17 Daarom zegt de Heere alzo: Gij hebt naar Mij niet gehoord, om vrijheid uit te roepen, een ieder voor zijn broeder, en een ieder voor zijn naaste; ziet, zo roep Ik uit tegen u, spreekt de Heere, een vrijheid ten zwaarde, ter pestilentie, en ten honger, en zal u overgeven tot een beroering aan alle koninkrijken der aarde.

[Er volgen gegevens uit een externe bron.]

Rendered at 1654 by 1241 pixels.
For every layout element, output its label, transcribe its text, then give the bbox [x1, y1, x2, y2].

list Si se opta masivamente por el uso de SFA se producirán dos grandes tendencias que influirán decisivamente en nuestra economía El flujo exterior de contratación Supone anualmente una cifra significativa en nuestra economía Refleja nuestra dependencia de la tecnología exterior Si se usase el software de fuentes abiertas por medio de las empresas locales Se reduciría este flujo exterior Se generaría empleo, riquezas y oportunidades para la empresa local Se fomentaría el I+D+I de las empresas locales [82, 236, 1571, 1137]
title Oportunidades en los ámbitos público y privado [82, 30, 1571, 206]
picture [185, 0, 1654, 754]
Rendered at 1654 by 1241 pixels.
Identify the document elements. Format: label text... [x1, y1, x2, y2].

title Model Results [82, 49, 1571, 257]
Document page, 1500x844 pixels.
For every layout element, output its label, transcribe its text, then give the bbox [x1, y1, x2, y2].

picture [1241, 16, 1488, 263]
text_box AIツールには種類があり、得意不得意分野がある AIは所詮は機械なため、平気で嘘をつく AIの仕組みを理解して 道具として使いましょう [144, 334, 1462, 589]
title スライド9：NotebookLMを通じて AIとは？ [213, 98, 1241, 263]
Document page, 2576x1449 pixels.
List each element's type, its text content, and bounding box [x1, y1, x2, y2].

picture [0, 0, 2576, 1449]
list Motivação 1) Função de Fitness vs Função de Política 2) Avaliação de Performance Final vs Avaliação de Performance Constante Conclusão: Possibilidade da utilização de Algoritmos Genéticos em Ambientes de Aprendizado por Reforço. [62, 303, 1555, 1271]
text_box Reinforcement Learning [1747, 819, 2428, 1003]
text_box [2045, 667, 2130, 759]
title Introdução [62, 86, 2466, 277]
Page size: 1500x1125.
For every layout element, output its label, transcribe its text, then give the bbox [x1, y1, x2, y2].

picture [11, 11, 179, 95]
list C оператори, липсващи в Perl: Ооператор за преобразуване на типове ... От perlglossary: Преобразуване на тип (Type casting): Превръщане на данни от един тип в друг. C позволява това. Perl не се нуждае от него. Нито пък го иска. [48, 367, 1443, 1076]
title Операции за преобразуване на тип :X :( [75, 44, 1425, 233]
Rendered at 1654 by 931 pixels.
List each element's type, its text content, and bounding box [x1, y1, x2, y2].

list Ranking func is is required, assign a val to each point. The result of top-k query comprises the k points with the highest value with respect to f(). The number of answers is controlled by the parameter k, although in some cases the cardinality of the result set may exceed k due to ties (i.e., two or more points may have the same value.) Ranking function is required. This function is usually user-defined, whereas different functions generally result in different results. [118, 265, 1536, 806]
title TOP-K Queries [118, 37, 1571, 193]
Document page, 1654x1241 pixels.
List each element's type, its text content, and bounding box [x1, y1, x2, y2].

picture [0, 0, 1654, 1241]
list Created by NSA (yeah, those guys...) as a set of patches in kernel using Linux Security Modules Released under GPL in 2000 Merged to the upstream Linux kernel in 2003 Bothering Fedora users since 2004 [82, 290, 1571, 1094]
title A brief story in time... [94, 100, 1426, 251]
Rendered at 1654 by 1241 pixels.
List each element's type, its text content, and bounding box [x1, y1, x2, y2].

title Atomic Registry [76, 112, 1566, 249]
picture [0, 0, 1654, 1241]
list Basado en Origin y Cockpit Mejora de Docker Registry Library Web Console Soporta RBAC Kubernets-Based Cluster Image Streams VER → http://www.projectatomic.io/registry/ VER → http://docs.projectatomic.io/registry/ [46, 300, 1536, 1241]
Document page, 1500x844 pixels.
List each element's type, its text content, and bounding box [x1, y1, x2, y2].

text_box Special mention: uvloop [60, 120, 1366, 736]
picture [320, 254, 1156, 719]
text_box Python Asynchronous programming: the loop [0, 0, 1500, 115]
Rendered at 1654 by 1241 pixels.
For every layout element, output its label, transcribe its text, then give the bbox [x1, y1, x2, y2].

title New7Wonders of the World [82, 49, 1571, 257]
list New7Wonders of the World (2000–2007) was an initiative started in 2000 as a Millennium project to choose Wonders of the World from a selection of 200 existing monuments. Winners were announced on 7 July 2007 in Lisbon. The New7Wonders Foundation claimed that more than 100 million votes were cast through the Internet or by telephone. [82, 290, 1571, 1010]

18 En Ik zal de mannen overgeven, die Mijn verbond hebben overtreden, die niet bevestigd hebben de woorden van het verbond, dat zij voor Mijn aangezicht gemaakt hadden, met het kalf, dat zij in tweeën hadden gehouwen, en waren tussen zijn stukken doorgegaan:
19 De vorsten van Juda, en de vorsten van Jeruzalem, de kamerlingen, en de priesters, en al het volk des lands, die door de stukken van het kalf zijn doorgegaan.
20 Ja, ik zal hen overgeven in de hand van hun vijanden, en in de hand van hen, die hun ziel zoeken; en hun dode lichamen zullen het gevogelte des hemels en het gedierte der aarde tot spijs zijn.
21 Zelfs Zedekía, de koning van Juda, en zijn vorsten, zal Ik overgeven in de hand van hun vijanden, en in de hand van hen, die hun ziel zoeken, te weten, in de hand van het heer van de koning van Babel, die van u nu zijn opgetrokken.
22 Ziet, Ik zal bevel geven, spreekt de Heere, en zal hen weer tot deze stad brengen, en zij zullen tegen haar strijden, en zullen ze innemen, en zullen ze met vuur verbranden; en Ik zal de steden van Juda stellen tot een verwoesting, dat er niemand in woont.